WRITTEN PROBLEM A:
Reproduce the part of the passage about lung size that opens with the words containing "We each did" and closes with "you USE them.".
WRITTEN PROBLEM B:
For each statement, say whether it agrees with the passage about lung size, answering yes or no and quoting the deciding words: (i) The narrator's lungs turned out to be average in size. (ii) The narrator was more disappointed than surprised by the result. (iii) Martin said Jacques Mayol had larger lungs than the narrator.

SELECTION:
--- begin ---
We each did this three times.  Apparently, there’s a skill to it, and I’m convinced I didn’t do it right!  Now, being a trained singer, I’ve always thought that I had pretty big lungs, based on the power and volume I can put behind my voice.  So I was shocked to find out that my lungs are not all that big- they’re average!  I was more surprised than disappointed, really, and Martin pointed out that Jacques Mayol had had even smaller lungs than I do .  All this time I thought I had such huge lungs, and it turns out that I just have a VERY powerful diaphragm! It just goes to show: it doesn’t really matter what SIZE your lungs are, it’s all in how you USE them.

DAY THREE: Fumbles Strikes Again!
--- end ---
Extracted records:
--- begin ---
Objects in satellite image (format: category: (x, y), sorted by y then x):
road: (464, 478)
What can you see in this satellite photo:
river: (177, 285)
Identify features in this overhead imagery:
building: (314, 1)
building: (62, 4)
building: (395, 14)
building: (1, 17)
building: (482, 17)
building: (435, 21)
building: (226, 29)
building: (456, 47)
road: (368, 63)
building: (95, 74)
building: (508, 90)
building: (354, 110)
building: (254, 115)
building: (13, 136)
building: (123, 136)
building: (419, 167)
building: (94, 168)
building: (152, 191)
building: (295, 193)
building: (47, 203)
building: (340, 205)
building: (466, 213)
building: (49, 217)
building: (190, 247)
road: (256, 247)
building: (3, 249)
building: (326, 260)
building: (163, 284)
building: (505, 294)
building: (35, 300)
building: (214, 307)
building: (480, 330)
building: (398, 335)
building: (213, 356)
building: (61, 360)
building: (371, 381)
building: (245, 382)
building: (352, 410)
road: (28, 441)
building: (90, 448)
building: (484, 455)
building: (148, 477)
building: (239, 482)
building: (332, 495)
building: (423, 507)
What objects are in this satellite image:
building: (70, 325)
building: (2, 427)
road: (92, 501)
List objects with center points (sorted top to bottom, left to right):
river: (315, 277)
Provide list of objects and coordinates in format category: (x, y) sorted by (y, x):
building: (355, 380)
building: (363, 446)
--- end ---
--- begin ---
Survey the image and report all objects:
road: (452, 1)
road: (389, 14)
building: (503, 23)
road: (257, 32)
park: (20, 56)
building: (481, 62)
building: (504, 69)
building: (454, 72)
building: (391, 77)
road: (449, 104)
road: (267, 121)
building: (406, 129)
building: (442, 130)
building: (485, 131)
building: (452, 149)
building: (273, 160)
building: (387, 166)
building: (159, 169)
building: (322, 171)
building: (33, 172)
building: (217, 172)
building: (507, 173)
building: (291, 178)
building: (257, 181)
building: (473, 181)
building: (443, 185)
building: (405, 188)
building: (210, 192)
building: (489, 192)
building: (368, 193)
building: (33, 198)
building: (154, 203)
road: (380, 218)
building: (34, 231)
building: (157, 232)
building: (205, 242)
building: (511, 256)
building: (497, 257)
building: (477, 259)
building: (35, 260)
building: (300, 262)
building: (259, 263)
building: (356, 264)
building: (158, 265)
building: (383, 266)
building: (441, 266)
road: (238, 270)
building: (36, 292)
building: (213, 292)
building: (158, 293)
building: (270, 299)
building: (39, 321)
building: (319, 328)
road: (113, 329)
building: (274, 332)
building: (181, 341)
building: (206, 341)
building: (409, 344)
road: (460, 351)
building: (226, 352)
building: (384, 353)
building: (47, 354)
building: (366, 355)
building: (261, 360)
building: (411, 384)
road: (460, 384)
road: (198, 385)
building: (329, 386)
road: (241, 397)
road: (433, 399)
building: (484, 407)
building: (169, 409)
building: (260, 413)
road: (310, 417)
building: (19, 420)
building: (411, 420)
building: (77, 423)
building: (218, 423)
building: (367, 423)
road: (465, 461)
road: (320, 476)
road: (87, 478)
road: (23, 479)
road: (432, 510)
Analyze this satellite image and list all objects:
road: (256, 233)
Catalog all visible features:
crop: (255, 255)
--- end ---
EXERCISE RESPONSE A:
We each did this three times.  Apparently, there’s a skill to it, and I’m convinced I didn’t do it right!  Now, being a trained singer, I’ve always thought that I had pretty big lungs, based on the power and volume I can put behind my voice.  So I was shocked to find out that my lungs are not all that big- they’re average!  I was more surprised than disappointed, really, and Martin pointed out that Jacques Mayol had had even smaller lungs than I do .  All this time I thought I had such huge lungs, and it turns out that I just have a VERY powerful diaphragm! It just goes to show: it doesn’t really matter what SIZE your lungs are, it’s all in how you USE them.

EXERCISE RESPONSE B:
(i) Yes: "they’re average!"
(ii) No: "I was more surprised than disappointed, really"
(iii) No: "Jacques Mayol had had even smaller lungs than I do"